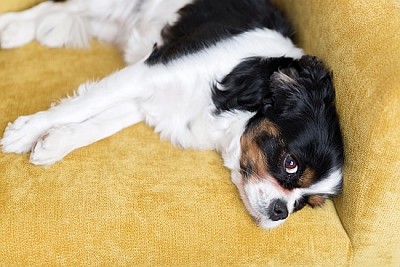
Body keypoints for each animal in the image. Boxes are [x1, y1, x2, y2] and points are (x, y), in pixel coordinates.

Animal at [0, 0, 344, 230]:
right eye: (290, 164)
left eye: (304, 204)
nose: (280, 211)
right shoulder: (151, 72)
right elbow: (83, 105)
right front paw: (26, 130)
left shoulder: (151, 100)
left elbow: (98, 123)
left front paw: (54, 143)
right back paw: (11, 27)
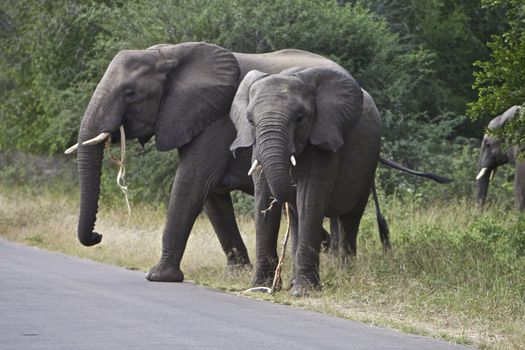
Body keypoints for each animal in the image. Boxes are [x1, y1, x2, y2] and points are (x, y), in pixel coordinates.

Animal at [65, 41, 344, 282]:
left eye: (130, 93)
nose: (97, 235)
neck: (168, 54)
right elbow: (212, 196)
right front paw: (237, 274)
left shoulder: (217, 119)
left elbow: (193, 181)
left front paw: (158, 276)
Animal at [229, 65, 376, 296]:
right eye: (250, 121)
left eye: (299, 119)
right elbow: (264, 200)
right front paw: (260, 287)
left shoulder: (323, 139)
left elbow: (309, 199)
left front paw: (303, 292)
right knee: (299, 220)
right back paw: (292, 282)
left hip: (367, 168)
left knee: (349, 219)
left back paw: (345, 273)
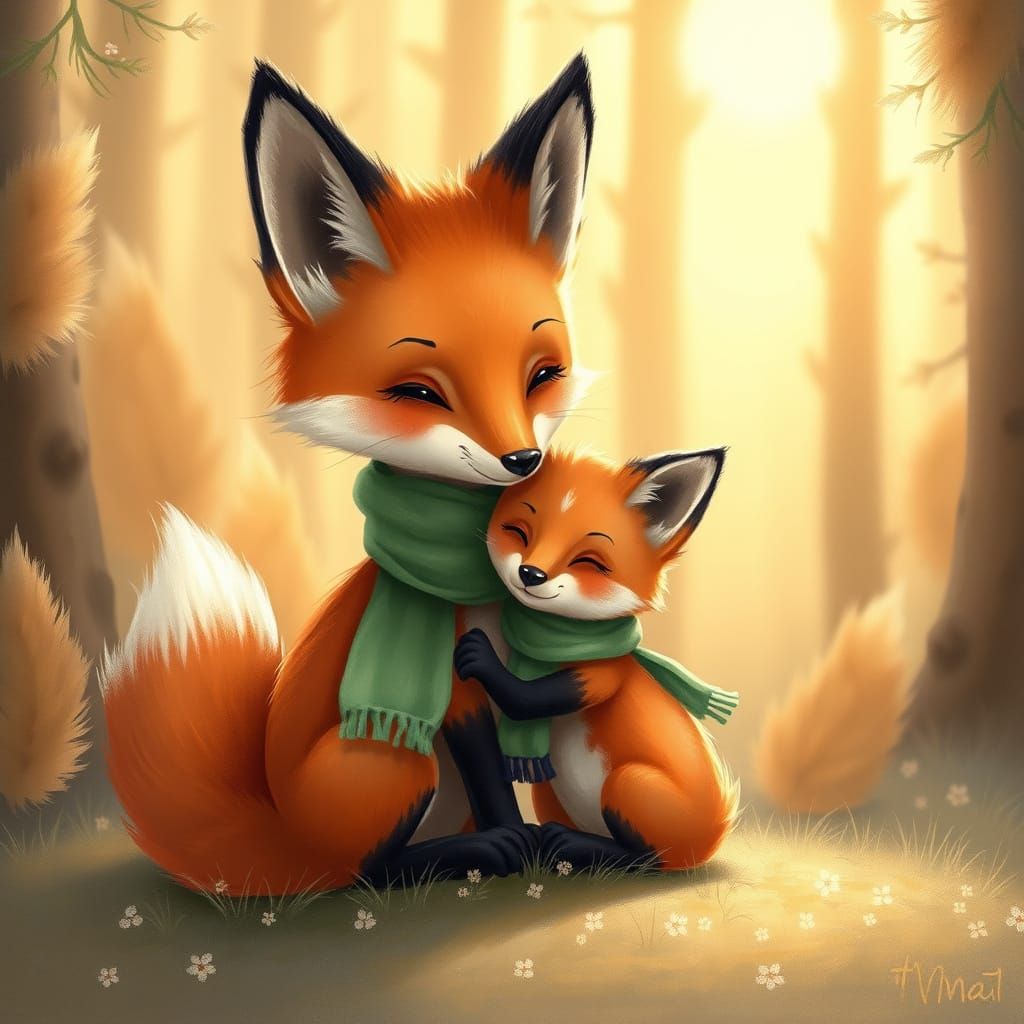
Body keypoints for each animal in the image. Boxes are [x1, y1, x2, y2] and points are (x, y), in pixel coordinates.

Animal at [100, 55, 598, 894]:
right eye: (420, 394)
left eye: (542, 375)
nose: (523, 461)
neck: (474, 584)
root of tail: (281, 830)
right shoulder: (455, 697)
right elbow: (490, 769)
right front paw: (516, 842)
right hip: (396, 763)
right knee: (367, 871)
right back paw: (460, 855)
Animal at [453, 446, 740, 870]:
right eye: (519, 532)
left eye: (587, 562)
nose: (530, 573)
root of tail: (712, 837)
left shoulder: (604, 671)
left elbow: (527, 697)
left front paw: (481, 657)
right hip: (548, 792)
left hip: (628, 783)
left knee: (645, 859)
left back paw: (572, 845)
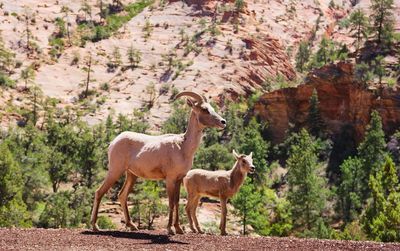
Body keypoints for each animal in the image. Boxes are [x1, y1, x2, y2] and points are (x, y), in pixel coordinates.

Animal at [92, 91, 227, 234]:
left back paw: (132, 226)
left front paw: (179, 229)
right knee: (99, 192)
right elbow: (171, 202)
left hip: (131, 175)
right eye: (204, 109)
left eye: (212, 108)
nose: (223, 122)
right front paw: (170, 229)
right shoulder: (170, 179)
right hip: (115, 171)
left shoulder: (179, 179)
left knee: (122, 195)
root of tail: (113, 142)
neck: (182, 147)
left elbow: (177, 201)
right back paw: (95, 226)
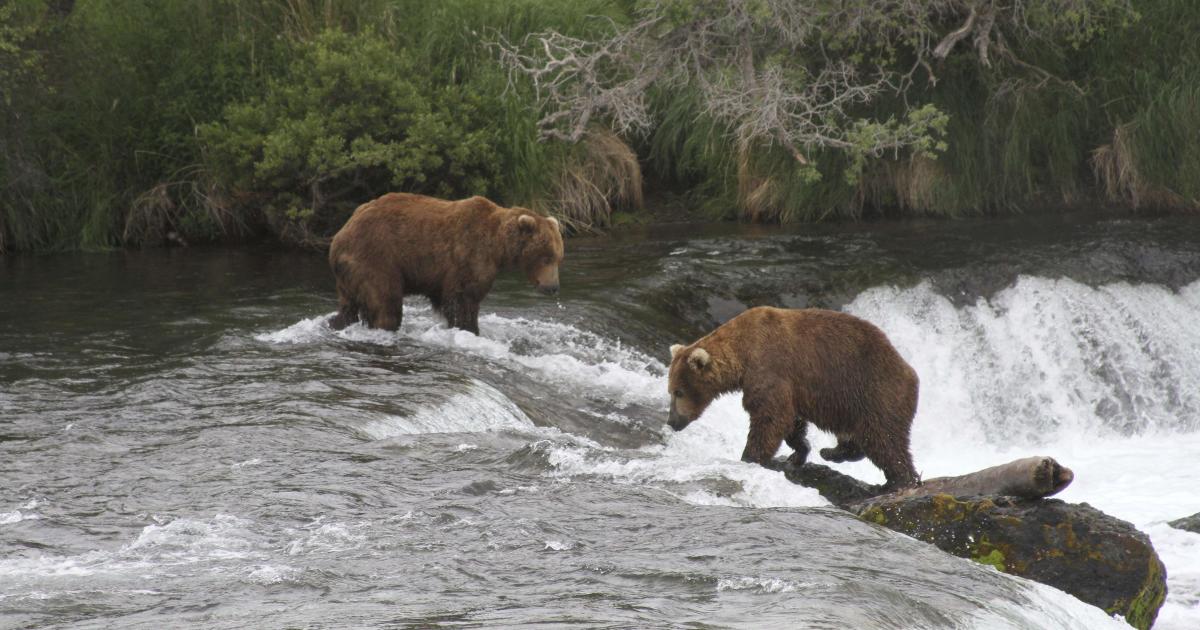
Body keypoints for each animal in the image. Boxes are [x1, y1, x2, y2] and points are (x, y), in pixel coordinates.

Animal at [326, 192, 564, 333]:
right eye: (546, 256)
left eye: (559, 257)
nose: (553, 287)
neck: (498, 246)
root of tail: (338, 237)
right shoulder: (468, 255)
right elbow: (463, 299)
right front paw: (468, 328)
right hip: (376, 258)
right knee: (385, 302)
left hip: (349, 275)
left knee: (348, 306)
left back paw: (335, 323)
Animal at [667, 304, 916, 487]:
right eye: (670, 391)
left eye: (679, 392)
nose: (671, 421)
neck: (742, 354)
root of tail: (911, 372)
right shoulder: (789, 386)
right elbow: (791, 421)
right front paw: (799, 451)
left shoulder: (769, 367)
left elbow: (770, 416)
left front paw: (750, 457)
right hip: (850, 405)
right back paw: (831, 451)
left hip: (874, 392)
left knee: (884, 440)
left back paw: (899, 481)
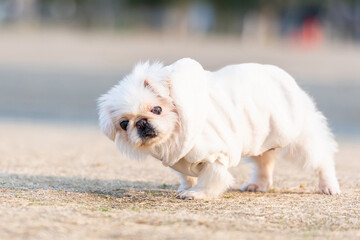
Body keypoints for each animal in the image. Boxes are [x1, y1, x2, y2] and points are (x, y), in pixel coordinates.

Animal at [97, 57, 340, 199]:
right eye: (124, 124)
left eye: (156, 109)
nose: (141, 122)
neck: (173, 136)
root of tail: (283, 77)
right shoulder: (180, 157)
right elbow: (186, 176)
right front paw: (186, 187)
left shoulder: (215, 154)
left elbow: (211, 177)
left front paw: (196, 194)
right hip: (260, 138)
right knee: (265, 163)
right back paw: (258, 185)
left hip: (297, 137)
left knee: (321, 160)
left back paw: (329, 186)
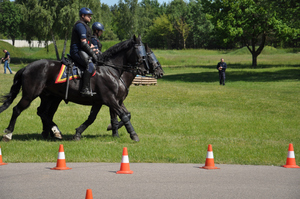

::::::::

Exercise goal: In the listing above, find the line with "neck: (168, 54)" and output every line through the one with "root of tail: (281, 830)", exactly, without the pictures.

Exercise output:
neck: (168, 54)
right elbow: (212, 196)
right front paw: (237, 274)
left shoulder: (217, 119)
left elbow: (193, 181)
left front paw: (158, 276)
Animal at [229, 65, 376, 296]:
right eye: (250, 121)
left eye: (299, 119)
right elbow: (264, 200)
right front paw: (260, 287)
left shoulder: (323, 139)
left elbow: (309, 199)
left front paw: (303, 292)
right knee: (299, 220)
right back paw: (292, 282)
left hip: (367, 168)
left knee: (349, 219)
left back paw: (345, 273)
Body keypoints for each animal in the image. Boxes are [x1, y1, x2, y2] and points are (x, y), in pixel coordinates.

Animal at [100, 55, 598, 894]:
right eye: (420, 394)
left eye: (542, 375)
nose: (523, 461)
neck: (474, 584)
root of tail: (281, 830)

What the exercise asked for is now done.